Os cálculos são dos economistas José Roberto Afonso e Kleber Pacheco de Castro. A projeção contempla a arrecadação de todos os níveis de governo e leva em conta o conceito de carga bruta total ampla, que inclui sistema S, Fundo de Garantia do Tempo de Serviço (FGTS), participações governamentais em óleo e dívida ativa, entre outros.

Kleber Castro, sócio da Finance Consultoria Econômica, explica que este ano houve novo programa de repatriação oferecido pelo governo federal, mas o valor arrecadado, muito inferior ao do ano passado, não tem efeito na tendência de carga tributária de 2017. Segundo dados da Receita Federal, foram recolhidos R$ 1,59 bilhão com a repatriação até outubro, em valores correntes.

As estimativas de carga tributária para 2017 foram feitas a partir do termômetro tributário, indicador com série histórica desde 1991 e que acompanha mensalmente a arrecadação de tributos da União e dos Estados que correspondem a 84% da carga global. No acumulado em 12 meses o termômetro indica elevação de arrecadação a partir de agosto, quando chega a 27,45% do PIB, depois de fechar julho em 27,26%. Em outubro, como a comparação "perde" a entrada de recursos da repatriação no mesmo mês de 2016, a "temperatura" do termômetro cai para 27,06%, mas volta a subir nos dois meses seguintes, fechando em 27,29% em outubro.

"Se considerarmos somente a receita recorrente, o fim de 2017 mostra uma tendência que reflete a melhora da atividade econômica que, embora ainda muito suave, é uma boa notícia", diz Castro. Para 2018 o que se espera, avalia, é a continuidade dessa trajetória de recuperação, mas em ritmo igualmente suave. "É uma melhora no curto prazo. Mas isso não permite afirmar que a carga tributária voltará a patamares de 2008 [quando o índice chegou ao pico de 34,76% do PIB]. Isso deve acontecer somente com uma reforma tributária."

"Nosso sistema tributário está obsoleto, o que ficou mais claro desde a crise do subprime, em 2008", lembra Castro. A carga tributária, segundo ele, passou a ser afetada por mudanças estruturais na economia e não apenas pelo quadro conjuntural. "Nossa tributação é muito baseada em bens enquanto nossa economia é cada vez mais baseada em serviços, com mudanças de hábitos do dia a dia por conta de avanços tecnológicos. É preciso discutir como esses novos serviços serão tributados e se serão tributados."

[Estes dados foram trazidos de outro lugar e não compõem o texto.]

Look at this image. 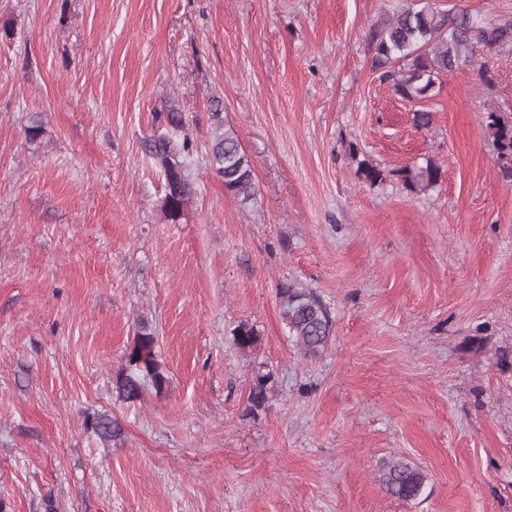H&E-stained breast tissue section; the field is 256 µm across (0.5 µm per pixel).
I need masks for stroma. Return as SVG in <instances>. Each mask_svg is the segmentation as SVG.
Segmentation results:
<instances>
[{"label":"stroma","instance_id":"obj_1","mask_svg":"<svg viewBox=\"0 0 512 512\" xmlns=\"http://www.w3.org/2000/svg\"><path fill=\"white\" fill-rule=\"evenodd\" d=\"M429 2L512 20V0ZM400 3L0 0L7 512H512V180L488 128L512 117V43L442 75L416 129L369 46ZM214 96L254 166L244 205L208 165ZM171 106L194 142L177 224L143 150ZM428 158L435 188L394 177ZM284 284L331 308L315 356ZM141 320L169 383L121 403ZM242 322L255 350L232 343ZM267 372L269 408L246 416ZM104 412L121 441L87 428ZM395 459L426 473L418 499L381 485ZM233 344L243 351H252L260 341L258 331L248 323H239L231 332Z\"/></svg>","mask_w":512,"mask_h":512}]
</instances>
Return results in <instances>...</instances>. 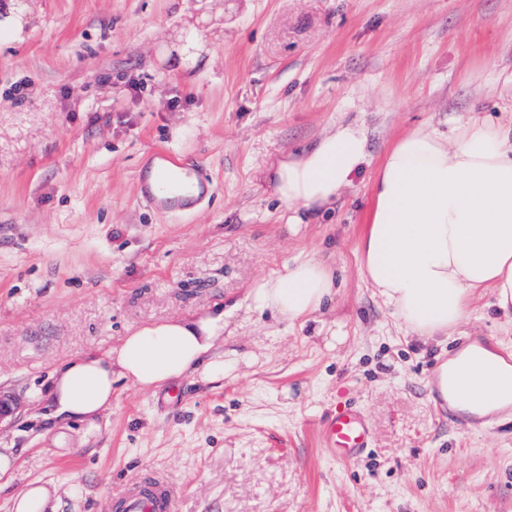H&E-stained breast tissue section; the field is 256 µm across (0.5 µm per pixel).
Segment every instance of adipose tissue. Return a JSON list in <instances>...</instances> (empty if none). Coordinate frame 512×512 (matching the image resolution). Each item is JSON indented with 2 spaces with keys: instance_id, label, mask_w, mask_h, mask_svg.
<instances>
[{
  "instance_id": "ef3b65f1",
  "label": "adipose tissue",
  "mask_w": 512,
  "mask_h": 512,
  "mask_svg": "<svg viewBox=\"0 0 512 512\" xmlns=\"http://www.w3.org/2000/svg\"><path fill=\"white\" fill-rule=\"evenodd\" d=\"M367 158L364 131L341 124L302 154L266 164L263 178L295 224L299 212L331 207ZM371 196L359 244L364 274L402 328L441 343L486 290L512 318V121L475 114L444 134L408 131L386 149ZM334 288L326 264L301 257L255 282L247 308L305 323ZM224 317L217 309L145 325L106 351L65 359L50 374L51 417L97 425L112 412L117 379L154 390L195 375L224 377L239 362L215 351ZM433 385L463 414L512 413V362L493 347L466 346L440 364ZM58 506L52 483L29 482L13 498V512Z\"/></svg>"
}]
</instances>
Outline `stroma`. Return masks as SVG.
<instances>
[{"mask_svg": "<svg viewBox=\"0 0 512 512\" xmlns=\"http://www.w3.org/2000/svg\"><path fill=\"white\" fill-rule=\"evenodd\" d=\"M510 75L512 0H0V392L18 402L0 448L19 463L0 512L34 480L59 484V512H108L150 473L174 512H512V419L461 428L431 390L460 343L512 348V321L486 291L445 343L423 342L359 253L386 148L500 115ZM342 123L365 130L368 161L289 229L261 170ZM157 150L211 175L194 212L139 196ZM305 256L332 269L331 301L303 325L247 311L257 280ZM218 304L234 371L116 381L108 419L57 441V363ZM342 398L372 435L346 461L319 437Z\"/></svg>", "mask_w": 512, "mask_h": 512, "instance_id": "obj_1", "label": "stroma"}]
</instances>
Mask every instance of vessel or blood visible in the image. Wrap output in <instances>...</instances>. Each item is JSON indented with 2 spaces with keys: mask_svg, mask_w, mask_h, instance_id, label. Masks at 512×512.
I'll return each instance as SVG.
<instances>
[{
  "mask_svg": "<svg viewBox=\"0 0 512 512\" xmlns=\"http://www.w3.org/2000/svg\"><path fill=\"white\" fill-rule=\"evenodd\" d=\"M159 167L146 166L136 176L144 201L172 212L194 209L209 193L210 181L194 161L161 151ZM320 435L326 452L345 460L371 446V430L362 412L349 403L337 404L322 421ZM175 493L162 479L141 477L128 483L113 500L115 512H173Z\"/></svg>",
  "mask_w": 512,
  "mask_h": 512,
  "instance_id": "obj_1",
  "label": "vessel or blood"
}]
</instances>
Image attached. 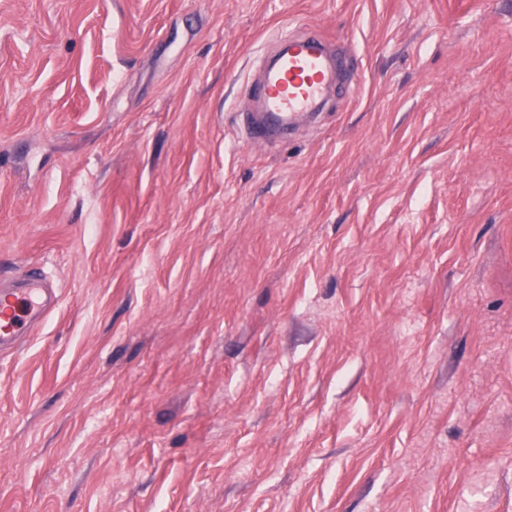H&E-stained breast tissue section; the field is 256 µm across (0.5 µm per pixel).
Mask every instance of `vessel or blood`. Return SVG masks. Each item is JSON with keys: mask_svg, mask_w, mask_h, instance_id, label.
Segmentation results:
<instances>
[{"mask_svg": "<svg viewBox=\"0 0 512 512\" xmlns=\"http://www.w3.org/2000/svg\"><path fill=\"white\" fill-rule=\"evenodd\" d=\"M338 62L330 43L316 31L285 38V48L257 84L262 120L252 122L249 138L260 143L270 130L291 126L313 110L336 82ZM52 308V291L42 278H25L22 287L0 290V348L31 336Z\"/></svg>", "mask_w": 512, "mask_h": 512, "instance_id": "1", "label": "vessel or blood"}]
</instances>
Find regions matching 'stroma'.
<instances>
[{
    "label": "stroma",
    "mask_w": 512,
    "mask_h": 512,
    "mask_svg": "<svg viewBox=\"0 0 512 512\" xmlns=\"http://www.w3.org/2000/svg\"><path fill=\"white\" fill-rule=\"evenodd\" d=\"M353 69L249 141L282 33ZM0 512H512V0H0ZM52 288L41 277L25 278L22 288H1L0 348L31 336L52 309Z\"/></svg>",
    "instance_id": "1"
}]
</instances>
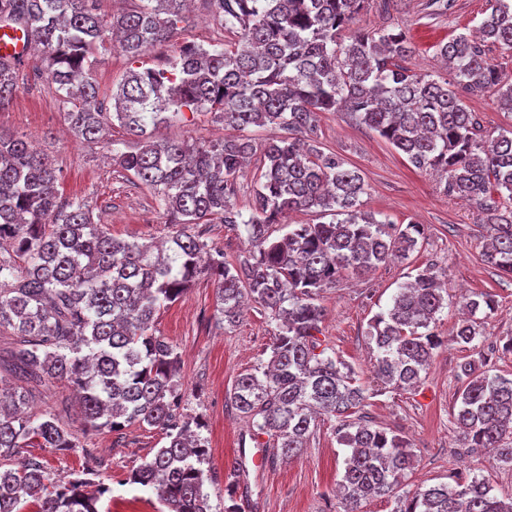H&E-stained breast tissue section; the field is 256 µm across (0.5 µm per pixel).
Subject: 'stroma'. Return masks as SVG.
I'll return each mask as SVG.
<instances>
[{"instance_id":"obj_1","label":"stroma","mask_w":512,"mask_h":512,"mask_svg":"<svg viewBox=\"0 0 512 512\" xmlns=\"http://www.w3.org/2000/svg\"><path fill=\"white\" fill-rule=\"evenodd\" d=\"M427 3L398 0L387 11L378 0H370L354 24L365 30H404L414 46L408 67L446 79L450 73L437 60L434 44L474 33L489 14L490 2L449 0L442 15L430 14ZM211 31L209 5L206 0H193L172 42L151 49L144 62L149 67L160 64L184 43L207 44ZM19 85L10 106L0 110V129L29 137L53 157L63 174V199L87 201L95 219L112 237L140 242L168 240L175 227L168 224L153 190L106 161L101 149L81 144L68 132L54 86L48 85L32 64L24 65ZM224 134L222 122L205 112L174 117L158 132L168 140L198 141ZM315 140L323 151L336 153L362 176L366 192L360 197L361 211L380 221L425 228L422 247L408 260L345 281L327 289L322 298L327 309L322 329L329 346L378 391L365 409L369 420L400 431L412 444L416 467L404 479L401 495H412L422 485L473 476L484 478L496 493L512 494V471L500 468L484 450L461 448L456 442L453 409L460 388L457 372L459 364L471 358V349L447 341L437 350L418 388L383 392L366 339L373 316L391 305L399 286L416 268L431 263L446 271L449 295L436 332L447 339L460 317L461 294L490 293L496 309L486 323L484 352L495 372L512 374V350L505 348L512 338V278L482 260L486 229L476 209L446 195L433 171L414 168L405 155L348 112L321 113ZM154 326L157 335L172 344L180 357L181 410L199 423L198 433L207 442L203 467L218 478L217 484L205 487L212 512H224L225 505L233 500L244 512H337L336 485L344 472L347 451L337 442L335 420L319 422L306 447L286 462H253L254 448L239 446L247 425L228 407L227 393L240 374L254 371L269 358L267 349L276 325L262 307L249 304L238 323H222L214 286L202 277L181 299L161 310ZM31 389L35 411L71 416V430L81 433L82 443L99 458L93 480L107 488L99 503L101 512H159L155 493L129 483L128 478L164 445L160 431L135 424L120 433L101 430L85 434L74 417L78 405L70 384L35 383ZM241 452L248 459V474L238 478L231 471V463Z\"/></svg>"}]
</instances>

No levantamento dos economistas, os dados da carga tributária global por níveis de governo mostram que a arrecadação federal deve recuar de 20,19% para 19,85% do PIB de 2016 para 2017, queda mais uma vez explicada pela receita atípica com a repatriação no ano passado. A arrecadação de ICMS e do IPVA, cobrado sobre a propriedade de veículos automotores, deve subir no mesmo período de 7,25% para 7,44%.

De 2008 para 2017, na projeção dos economistas, a carga tributária deverá recuar o equivalente a 1,76 ponto percentual do PIB. O diferencial, destaca o levantamento, é bem inferior ao da deterioração do resultado primário do setor público brasileiro, que passou de superávit de 3,33% do PIB em 2008 para déficit de 2,4% este ano, segundo previsão de mercado.

Essa diferença se deve não apenas ao recuo da arrecadação global em relação ao PIB, mas também ao crescimento acelerado das despesas, explica Castro. "Isso aponta para a necessidade de reequilíbrio fiscal, para o problema do orçamento engessado e da necessidade mudanças que tratem das despesas, como a reforma previdenciária."